Truk Sampah DKI Ditimpuk Batu

Gana Buana    •    Minggu, 11 Jun 2017 19:34 WIB
polemik sampah jakarta
Truk Sampah DKI Ditimpuk Batu
Ilustrasi: truk sampah Pemprov DKI di TPST Bantar Gebang. Foto: MTVN/Damar Iradat.

Metrotvnews.com, Jakarta: Truk sampah DKI Jakarta ditimpuk batu oleh orang tak dikenal pada saat menuju Tempat Pengolahan Sampah Terpadu (TPST) Bantargebang, Kota Bekasi. Peristiwa ini terjadi kemarin, Sabtu 10 Juni 2017 sekira pukul 08.00 WB.

Kasatpel Lingkungan Hidup (LH) pada Dinas LH Provinsi DKI Jakarta, Mumuh mengatakan, truk sampah yang ditimpuk tersebut dikemudikan oleh Agus, 29. Menurut dia, kejadian ini terhitung sudah enam kali dialami para sopir truk sampah DKI sepanjang tahun 2017.

"Ini sudah sering terjadi, bila ditotal ada enam kali kejadian, terakhir kemarin pagi," ungkap Mumuh, Minggu 11 Juni 2017.

Mumuh menjelaskan, kejadian bermula ketika sopir truk sampah berpelat nomor polisi B 9344 TOR melintas dari arah simpang Jalan Cipendawa, menuju Jalan Raya Siliwangi, Bantargebang, Kota Bekasi.

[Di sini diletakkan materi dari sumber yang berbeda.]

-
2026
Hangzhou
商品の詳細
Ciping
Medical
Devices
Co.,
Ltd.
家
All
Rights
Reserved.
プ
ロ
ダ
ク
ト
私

Sopir yang kala itu membawa muatan sampah untuk dibuang ke TPST Bantargebang berpapasan dengan dua pengendara sepeda motor dari arah berlawanan.

Seketika, dua pengendara motor tersebut melempari truk sampah yang dikemudikan Agus dengan batu ke arah kaca depan truk. Imbasnya, kaca depan truk sampah tersebut pecah. Lemparan batu itu juga membuat pelipis kiri Agus luka sobek.

"Sopir pun terluka, sebab kaca depan truk pecah," kata dia.

Baca: DKI akan Pinjamkan 20 Unit Truk Sampah ke Daerah Penyangga

Sementara itu, Kepal Dinas LH DKI Jakarta, Isnawa Aji membenarkan kejadian pelemparan batu pada truk sampah DKI sudah terjadi berulang kali. Kejadian paling banyak berlangsung mejelang subuh. "Mana truknya belum diasuransikan, kemarin belum di-ACC," jelas dia.

Menurut dia, pengamanan truk sampah DKI ketika melintas di wilayah Kota Bekasi sudah jadi tanggung jawab pemerintah setempat. Apalagi, bantuan truk sampah hingga bantuan keuangan pun sudah diberikan DKI Jakarta untuk Pemkot Bekasi. 

"Jangan giliran minta bantuan dikejar, tapi sopir kita tidak dijaga," ujar dia.

Asisten Daerah (Asda) III Kota Bekasi Dadang Hidayat menyampaikan, pihaknya sedang berkoordinasi dengan aparat kepolisian untuk mengusut kasus tersebut. Ia belum bisa memastikan warga mana yang melakukan aksi pelemparan batu pada truk sampah milik DKI.

"Belum kita ketahui ini ulah warga mana, belum tentu warga Kota Bekasi bisa saja warga lain, atau oknum dari golongan tertentu," kata dia.

Baca: Kerja Berat, Truk Sampah Harusnya Wajib Uji Emisi Berkala

Dalam kesemptan berbeda, Wali Kota Bekasi Rahmat Effendi mengaku geram atas tindakan pelemparan batu pada truk sampah DKI. Ia meminta pihak kepolisian untuk mengusut kejadian ini.

"Sedang kita koordinasikan dengan Muspika, sebab ini adalah tugas Pemkot dan Polisi untuk menjaga jalur pembuangan sampah," kata dia.

Orang nomor satu di Kota Bekasi ini pun mengimbau warganya untuk tidak melakukan hal-hal yang berdampak hukum dan keamanan. Tentunya hal tersebut akan merisaukan warga. 

"Jika ada sesuatu yang ingin disampaikan Pemkot kapan saja bersedia memfasilitasi," tukas dia.